The delusion of omnipotence of the protagonist of Death Note is directly proportional to the control over the comfort zone that surrounds him. In this regard, once again, the example of the psychological breakdown and loss of control in the finale is useful, when the narrow and rough walls of his room gave way to the wide and slippery walls of the warehouse in which the God of the new world has lost its secure borders of its rules.
In that room of his own, Kira felt embraced by the oppression of expectations (those that apparently are of himself and that’s it, but that intimately have a lot in common with the figure of the hikikomori), seraphically undergoing the slight, constant but controllable pain of imprisonment which is less dangerous than uncontrollable freedom. In the apathy of that diabolical control, the “Light boy” slowly faded away, and we will only see him again as he pleads for humanity to himself, in the final race to the gallows before Ryuk writes his name in the notebook. There, while he wonders desperately where all the people once dear to him have gone, almost forgetting the inhumanities he committed, we see the Light Yagami that could have been.

In the melancholy timing of the irreparablein the future that will never be, there is that Death Note message that goes beyond free will, the concept of justice and religion.

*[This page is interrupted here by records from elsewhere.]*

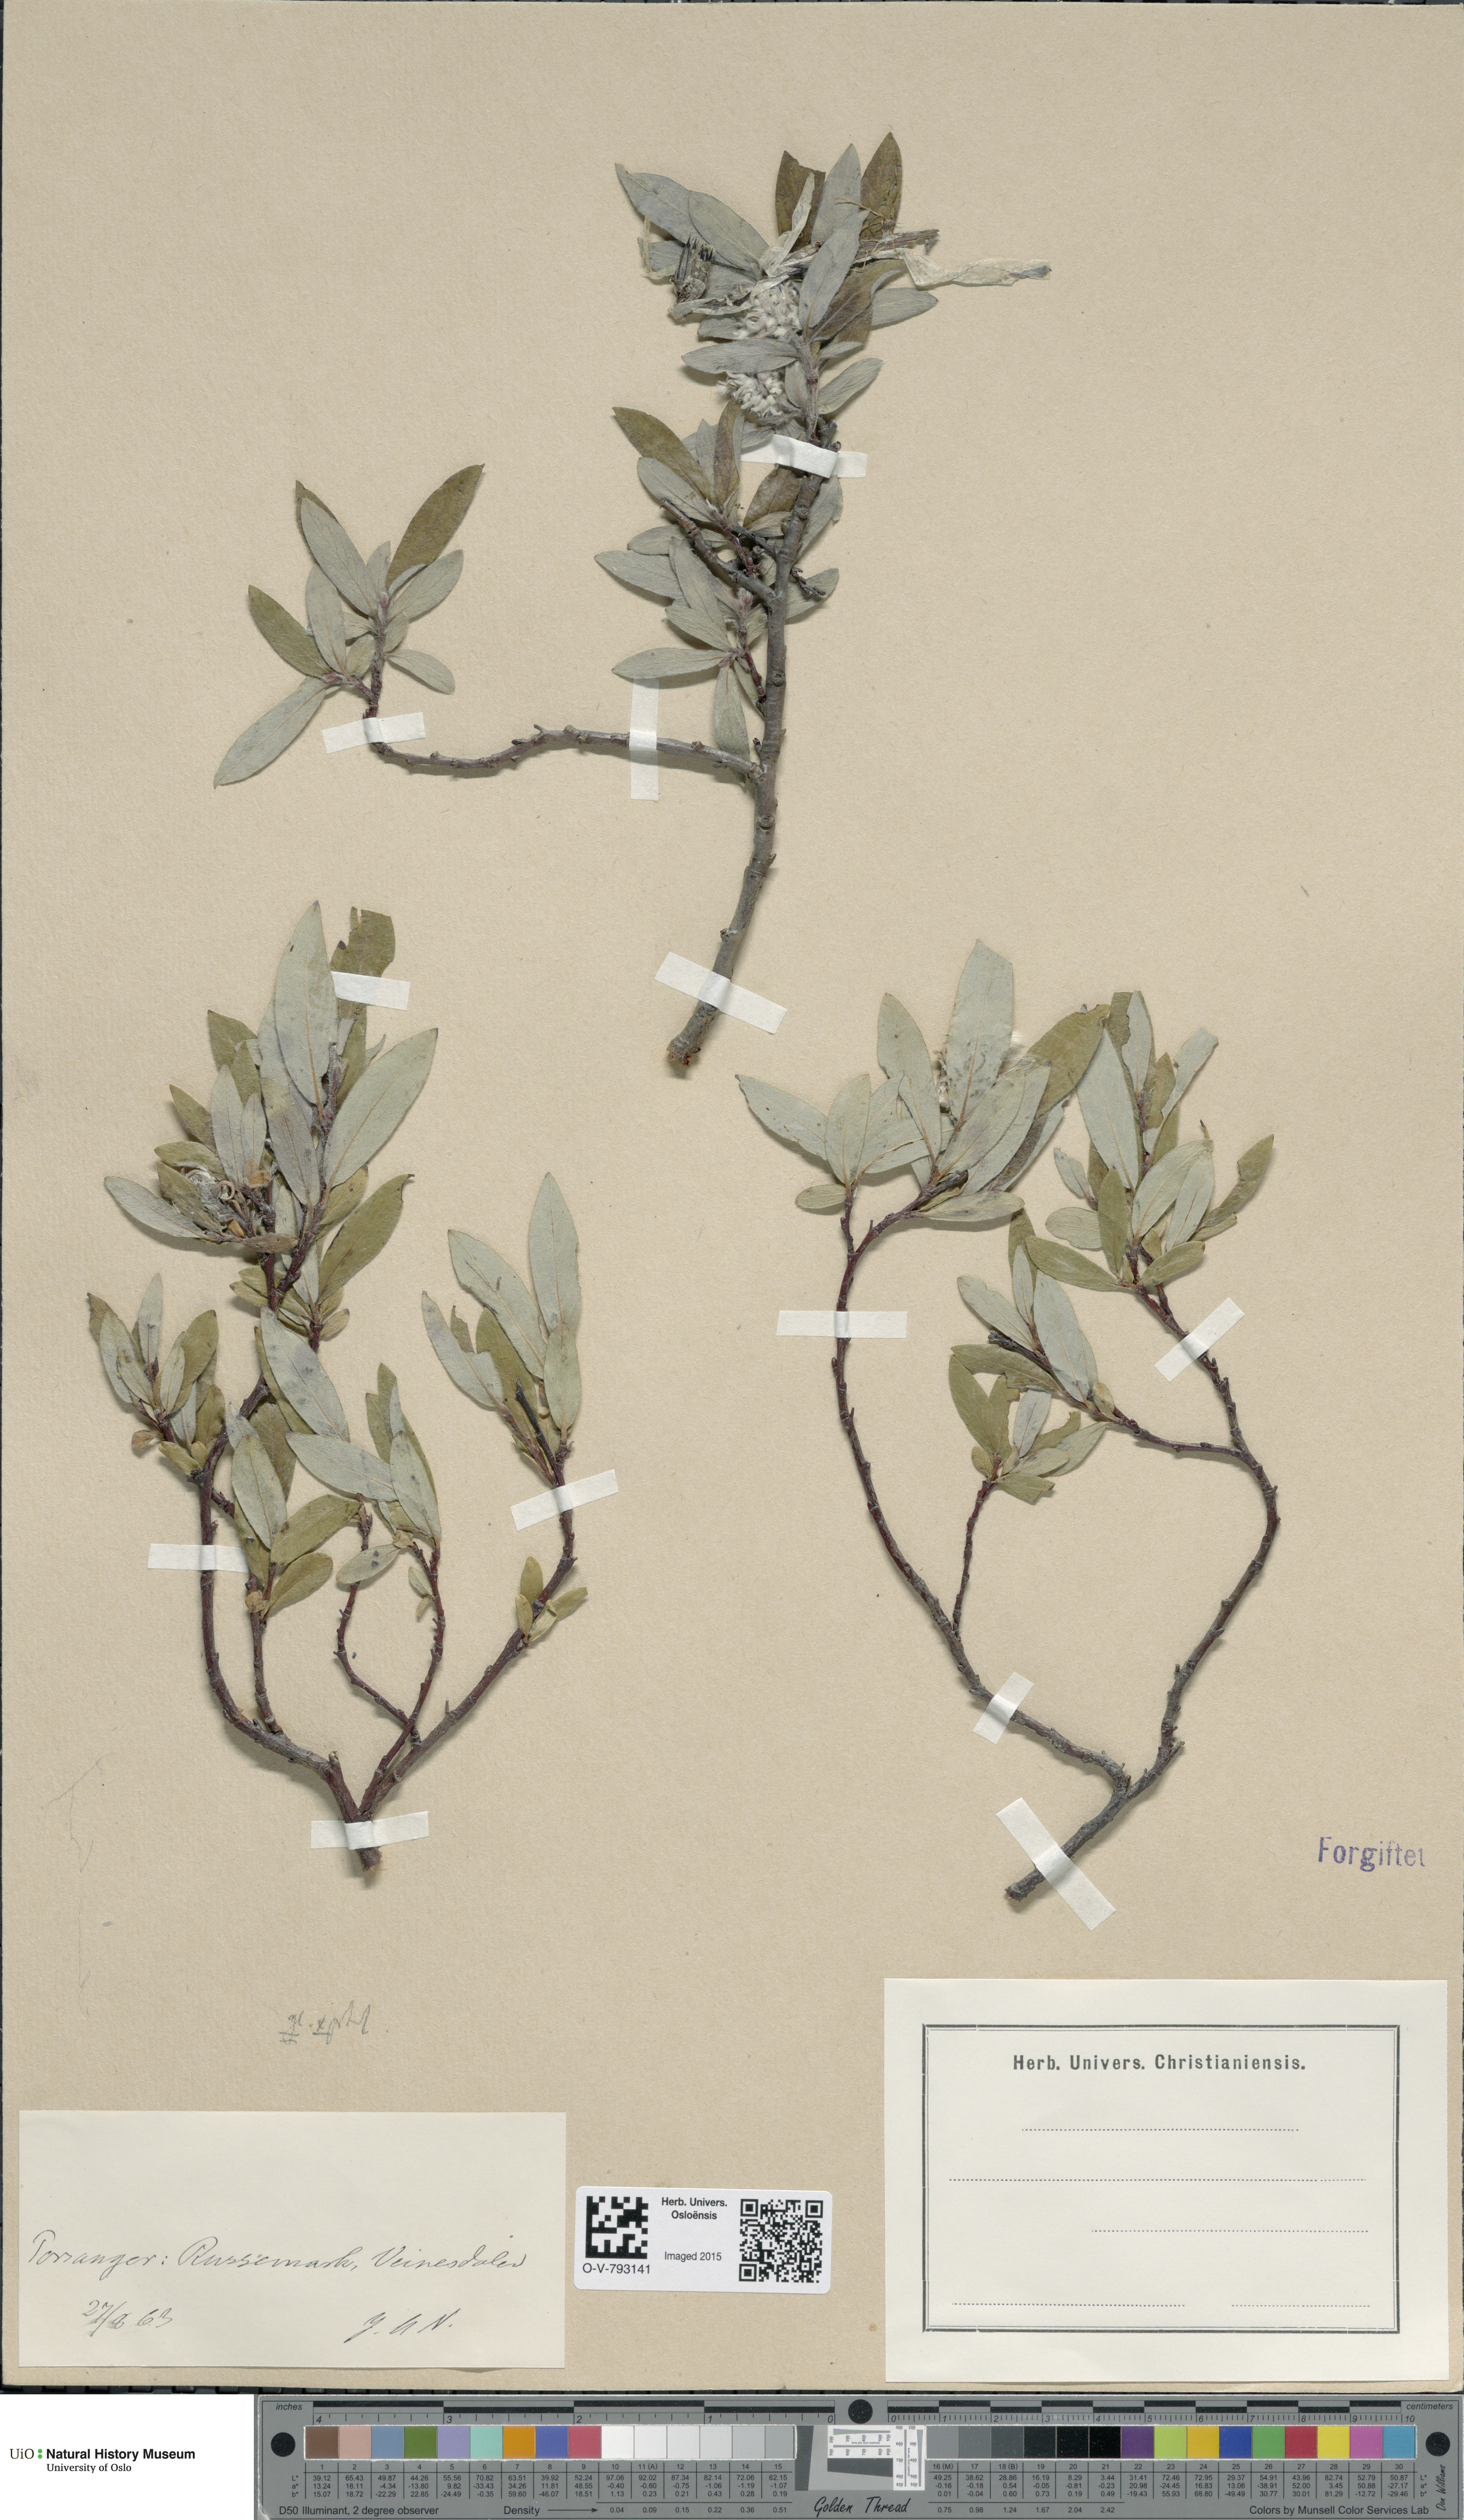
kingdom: Plantae
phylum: Tracheophyta
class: Magnoliopsida
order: Malpighiales
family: Salicaceae
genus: Salix
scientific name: Salix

There is everything that was beyond the walls of that room to himself, which is worth more than a black spot in the northeast that portrays red in the southwest. More than the diabolical corrupt determinism traced by ink. The one protected by a pen played in italics by a boy dressed as a judge. The one contained in one stanza.
A room so large as to contain destiny, but so small as to crush the mind.
The one all for himself, where Light Yagami learned to count only up to one.